Not unnaturally, living at a hospital and born of two medical people, the twins also become devoted to medecine. Marion narrates the book, and is a very different character from his brother, who has something other-worldly and mystical about him: Marion is hard-working and practical - though he too has his dreams.

Underlying the family story, though, there are two other preoccupations. One is medecine. Born and brought up in Ethiopia of Indian parents, Abraham Verghese is an eminent American physician, and he writes at considerable length in this book about surgical procedures and new ideas in treatments. I must admit I skimmed some of these - but he writes beautifully about them, and I am lost in admiration for someone who can at the same time have eminent careers as both a devoted physician and a brilliant writer.

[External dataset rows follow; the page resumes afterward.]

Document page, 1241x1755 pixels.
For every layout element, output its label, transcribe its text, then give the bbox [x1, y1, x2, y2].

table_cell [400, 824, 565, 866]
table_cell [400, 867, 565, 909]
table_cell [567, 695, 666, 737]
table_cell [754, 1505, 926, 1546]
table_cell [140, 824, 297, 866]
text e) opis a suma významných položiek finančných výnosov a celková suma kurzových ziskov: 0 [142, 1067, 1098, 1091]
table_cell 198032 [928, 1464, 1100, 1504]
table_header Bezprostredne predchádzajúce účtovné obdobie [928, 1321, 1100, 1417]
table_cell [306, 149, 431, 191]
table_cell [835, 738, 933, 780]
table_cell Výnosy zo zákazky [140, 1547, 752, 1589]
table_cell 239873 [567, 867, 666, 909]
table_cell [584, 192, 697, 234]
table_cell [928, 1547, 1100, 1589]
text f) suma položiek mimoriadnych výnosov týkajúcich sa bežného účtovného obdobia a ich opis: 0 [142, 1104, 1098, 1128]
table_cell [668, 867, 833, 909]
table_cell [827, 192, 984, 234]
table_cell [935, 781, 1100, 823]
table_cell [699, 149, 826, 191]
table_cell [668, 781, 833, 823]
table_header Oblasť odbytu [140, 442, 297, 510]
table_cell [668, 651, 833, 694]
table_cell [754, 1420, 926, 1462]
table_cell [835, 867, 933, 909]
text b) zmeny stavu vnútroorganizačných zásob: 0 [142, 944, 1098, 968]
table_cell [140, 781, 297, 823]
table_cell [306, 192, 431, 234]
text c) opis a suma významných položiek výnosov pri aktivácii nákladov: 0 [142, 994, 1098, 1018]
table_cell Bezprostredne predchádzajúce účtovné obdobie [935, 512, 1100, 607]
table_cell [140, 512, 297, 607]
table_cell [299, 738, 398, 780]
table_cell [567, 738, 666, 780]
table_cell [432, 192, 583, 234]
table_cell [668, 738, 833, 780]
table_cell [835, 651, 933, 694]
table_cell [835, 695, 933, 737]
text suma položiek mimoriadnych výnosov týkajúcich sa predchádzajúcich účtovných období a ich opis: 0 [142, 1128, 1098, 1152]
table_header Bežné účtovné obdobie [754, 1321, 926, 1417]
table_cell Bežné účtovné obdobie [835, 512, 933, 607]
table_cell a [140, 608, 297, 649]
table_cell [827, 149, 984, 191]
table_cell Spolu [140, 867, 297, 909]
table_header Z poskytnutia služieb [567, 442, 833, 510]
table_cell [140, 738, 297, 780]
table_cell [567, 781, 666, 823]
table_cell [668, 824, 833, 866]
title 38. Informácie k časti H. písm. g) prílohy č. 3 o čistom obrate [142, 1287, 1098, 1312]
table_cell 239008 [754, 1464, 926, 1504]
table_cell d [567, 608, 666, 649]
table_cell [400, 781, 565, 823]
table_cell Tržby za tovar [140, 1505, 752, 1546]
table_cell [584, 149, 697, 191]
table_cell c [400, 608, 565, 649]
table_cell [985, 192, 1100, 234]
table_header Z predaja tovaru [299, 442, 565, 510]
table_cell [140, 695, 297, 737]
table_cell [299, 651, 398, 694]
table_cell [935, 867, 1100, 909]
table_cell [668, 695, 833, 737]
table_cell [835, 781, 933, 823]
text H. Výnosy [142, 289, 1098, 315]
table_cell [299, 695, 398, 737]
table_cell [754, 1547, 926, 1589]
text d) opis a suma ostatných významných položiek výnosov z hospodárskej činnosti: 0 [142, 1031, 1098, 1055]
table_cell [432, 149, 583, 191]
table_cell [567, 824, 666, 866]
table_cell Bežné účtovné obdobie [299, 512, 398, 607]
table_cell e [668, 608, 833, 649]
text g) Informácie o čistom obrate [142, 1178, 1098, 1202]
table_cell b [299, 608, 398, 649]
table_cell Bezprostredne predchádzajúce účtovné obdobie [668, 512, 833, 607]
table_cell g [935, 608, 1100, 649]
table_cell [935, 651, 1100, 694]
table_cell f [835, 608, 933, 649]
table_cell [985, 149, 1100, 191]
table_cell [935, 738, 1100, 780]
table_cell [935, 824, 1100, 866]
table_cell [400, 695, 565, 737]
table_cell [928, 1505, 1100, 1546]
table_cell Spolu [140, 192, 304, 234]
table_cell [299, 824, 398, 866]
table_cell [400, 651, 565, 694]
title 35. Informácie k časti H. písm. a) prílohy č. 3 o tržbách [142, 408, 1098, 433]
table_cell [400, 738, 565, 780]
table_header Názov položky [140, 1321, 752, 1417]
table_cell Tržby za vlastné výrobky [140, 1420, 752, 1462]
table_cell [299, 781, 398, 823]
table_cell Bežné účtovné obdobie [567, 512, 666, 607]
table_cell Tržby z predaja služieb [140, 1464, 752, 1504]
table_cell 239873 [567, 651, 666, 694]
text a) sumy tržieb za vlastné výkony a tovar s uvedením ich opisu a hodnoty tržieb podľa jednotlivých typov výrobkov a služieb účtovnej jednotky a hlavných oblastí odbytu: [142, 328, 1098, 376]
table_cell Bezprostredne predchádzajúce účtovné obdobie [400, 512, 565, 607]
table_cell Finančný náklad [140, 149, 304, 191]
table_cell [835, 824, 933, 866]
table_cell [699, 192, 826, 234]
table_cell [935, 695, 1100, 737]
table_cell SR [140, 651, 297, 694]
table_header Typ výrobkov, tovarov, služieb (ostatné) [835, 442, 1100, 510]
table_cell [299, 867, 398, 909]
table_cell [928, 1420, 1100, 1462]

The other story he tells is about Ethiopia. Many years ago I flew with Ethiopian Airlines to Tanzania, changing planes in Addis, and I remember looking at the flight attendants and thinking what stunningly beautiful people they were. I know Ethiopia produces outstanding long-distance runners, and I've wondered sometimes why Rastafarians revere Haile Selassie, the former president of Ethiopia - but that, until recently, was pretty much the sum of my knowledge about it. This book told me a great deal more, and by one of those serendipitous moments, there was a recent documentary on BBC4 which added to the picture.

Altogether, a tremendous, absorbing read, with the added extra that it took me to places of which I knew very little.